Well, that’s a new one,
Conrad thought as he slowly made his way along the curving back wall of the room. He suspected he would come upon a door leading to a projection booth or control room of some kind, which was probably as obscure a place as any to store the globes until they could be moved. He couldn’t imagine them alone without armed security. But the only door that appeared was the other rear exit.

He stepped out of the amphitheater into the bar reception area and saw the celestial globe standing there like some piece of art with a young man in a suit and collar—a priest’s collar.

Worse, the priest had recognized him.

Damn,
Conrad thought as he marched up to the priest.

The priest began, “Dr. Yeats—”

“Shut up,” Conrad said quietly, and glanced around. “What the hell is going on?”

“You needn’t worry,” the priest said drily. “This isn’t the globe you gave her. This is a fake.
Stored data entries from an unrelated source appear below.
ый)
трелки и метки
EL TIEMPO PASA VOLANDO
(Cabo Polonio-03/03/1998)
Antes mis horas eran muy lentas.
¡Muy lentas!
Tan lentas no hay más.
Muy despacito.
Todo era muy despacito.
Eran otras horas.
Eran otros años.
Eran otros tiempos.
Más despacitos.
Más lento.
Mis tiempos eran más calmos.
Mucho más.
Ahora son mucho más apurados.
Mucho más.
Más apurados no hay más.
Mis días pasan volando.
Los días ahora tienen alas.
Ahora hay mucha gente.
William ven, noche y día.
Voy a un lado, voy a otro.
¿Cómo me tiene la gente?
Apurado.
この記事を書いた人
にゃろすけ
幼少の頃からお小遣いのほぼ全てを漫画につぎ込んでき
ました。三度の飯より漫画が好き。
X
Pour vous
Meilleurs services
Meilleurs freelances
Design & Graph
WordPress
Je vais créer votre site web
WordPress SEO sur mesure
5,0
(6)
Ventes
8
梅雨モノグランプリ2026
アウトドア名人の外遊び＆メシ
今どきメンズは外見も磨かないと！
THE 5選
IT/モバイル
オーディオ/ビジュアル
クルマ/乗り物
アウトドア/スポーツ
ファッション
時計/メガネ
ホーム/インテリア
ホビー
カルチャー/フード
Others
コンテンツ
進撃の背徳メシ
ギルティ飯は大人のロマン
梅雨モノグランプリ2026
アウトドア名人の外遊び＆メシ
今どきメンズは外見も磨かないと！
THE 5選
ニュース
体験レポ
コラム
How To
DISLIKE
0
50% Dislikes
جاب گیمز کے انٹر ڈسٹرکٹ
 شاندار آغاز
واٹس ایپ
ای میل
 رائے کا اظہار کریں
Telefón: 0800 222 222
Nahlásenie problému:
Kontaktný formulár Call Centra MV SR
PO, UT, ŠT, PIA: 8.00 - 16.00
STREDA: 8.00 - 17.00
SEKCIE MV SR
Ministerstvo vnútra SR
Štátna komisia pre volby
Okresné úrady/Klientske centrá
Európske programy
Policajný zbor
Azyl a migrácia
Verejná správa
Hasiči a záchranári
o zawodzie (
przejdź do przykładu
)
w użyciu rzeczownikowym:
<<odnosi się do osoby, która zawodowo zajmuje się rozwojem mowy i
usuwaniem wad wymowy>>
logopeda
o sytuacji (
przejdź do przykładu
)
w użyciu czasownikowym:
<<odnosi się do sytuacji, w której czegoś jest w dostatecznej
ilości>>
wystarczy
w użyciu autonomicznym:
She took the real one with her after she removed the tracker and put it inside this one.”

“Where is she…Lorenzo?” Conrad said, reading the priest’s ID badge.

Lorenzo had suddenly taken a vow of silence.

Conrad pressed him. “She’s in danger.”

The priest screwed up his eyes at Conrad. “From whom?”

“Last time, Lorenzo.”

“She’s at her three o’clock appointment,” Lorenzo said. “Do I need to call security?”

“No, but I’m taking this.” Conrad took the globe off its pedestal and walked off with it, leaving an open-mouthed Lorenzo behind.

Outside, Conrad opened the globe, tossed the tracker, and strapped the globe to the back of his motorcycle. Then he pulled out his BlackBerry and called Wanda Randolph.

“Report,” said Wanda.

“Tell Packard she found the tracker. But she’s still with the packages. I need you to hack the security system here and see when was the last time her ID badge was scanned.”

“Copy that,” Wanda said.

Conrad looked at his watch. It was 3:05. He was worried he was too late.

Wanda rang him back two minutes later. “She passed through the checkpoint at Liberty Gate in the Old Town. She’s going to the Palace of the Grandmaster with two packages. They’re listed only as ‘art’ on the system.”

But Conrad had hung up at “Grandmaster,” kick-started his bike, and roared off toward the fortress.